As men grow older, many of them will develop hair loss in a characteristic pattern. It can start at the frontal scalp, moving upwards on the sides (‘bitemporal’), or at the back/top of the head at an area called the crown (also ‘vertex’). This hair loss progressively continues up to the mid scalp. Hair on the sides of the head and below the crown at the back are spared (the ‘occipital region’). This pattern of hair loss is known as male-pattern hair loss or androgenetic alopecia.
Androgenetic alopecia has the word ‘androgen’ in it, and with good reason. A phenomenal paper published in 1942 dubbed “Male hormone stimulation is prerequisite and an incitant in common baldness” [1] eloquently addresses the link between androgens and androgenetic alopecia. As you’ve probably derived from the name of the paper, the condition was then still dubbed “common baldness”. The author made some keen observations. First, the author observed that eunuchs and prepubertally castrated men didn’t develop alopecia. He writes: “Even the recession of the line of hair on the temples and foreheads which is observed in the majority of normal men failed to appear.” Second, when given testosterone, some of the men developed hair loss. Interestingly, when two of these men discontinued testosterone therapy for a year, baldness stopped to progress. However, when they were put back on testosterone again, the progression of hair loss resumed. Third, he also observed that the men who developed alopecia upon androgenic treatment belonged to families in which normal adult male members tend to be bald. Similarly, those who didn’t develop alopecia belonged to families without pronounced tendencies to baldness among the normal men. As such, a genetic predisposition to alopecia is suspected.

## EXPLORE THE MATERIAL
1) Retype the passage on male-pattern hair loss from "As men grow" to "or androgenetic alopecia.".
2) Write the next part of the text on androgenetic alopecia, picking up after its final sentence.
The items after this are separate material with no connection to the text on hair loss.

[Saved data entries]
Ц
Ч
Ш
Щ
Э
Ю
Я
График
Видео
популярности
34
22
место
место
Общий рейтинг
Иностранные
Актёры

## RESPONSES TO THE TASKS
1)
As men grow older, many of them will develop hair loss in a characteristic pattern. It can start at the frontal scalp, moving upwards on the sides (‘bitemporal’), or at the back/top of the head at an area called the crown (also ‘vertex’). This hair loss progressively continues up to the mid scalp. Hair on the sides of the head and below the crown at the back are spared (the ‘occipital region’). This pattern of hair loss is known as male-pattern hair loss or androgenetic alopecia.

2)
A paper published in the journal Science in 1974 demonstrated the pivotal role of dihydrotestosterone (DHT) in mediating testosterone’s effect on this condition [2]. DHT is a metabolite of testosterone that is formed by the 5α-reductase family of enzymes. DHT is a more potent androgen than testosterone, and thus testosterone’s effect is amplified in tissues expressing these enzymes. It was found that subjects with a 5α-reductase deficiency didn’t develop recession of their hairline. Indeed, a later review paper mentions that androgenetic alopecia has never been observed in people with this condition [3].
The important role of genetics in developing androgenetic alopecia is underscored in a twin study examining physical aging and longevity [4]. 76 identical twin pairs (monozygotic twins) participated, of which 65 (42 male, 23 female) also were included in the analysis of hair loss. A smaller sample of 21 nonidentical twin pairs (dizygotic twins) also participated, of which 16 were included in the analysis of hair loss (14 male, 2 female).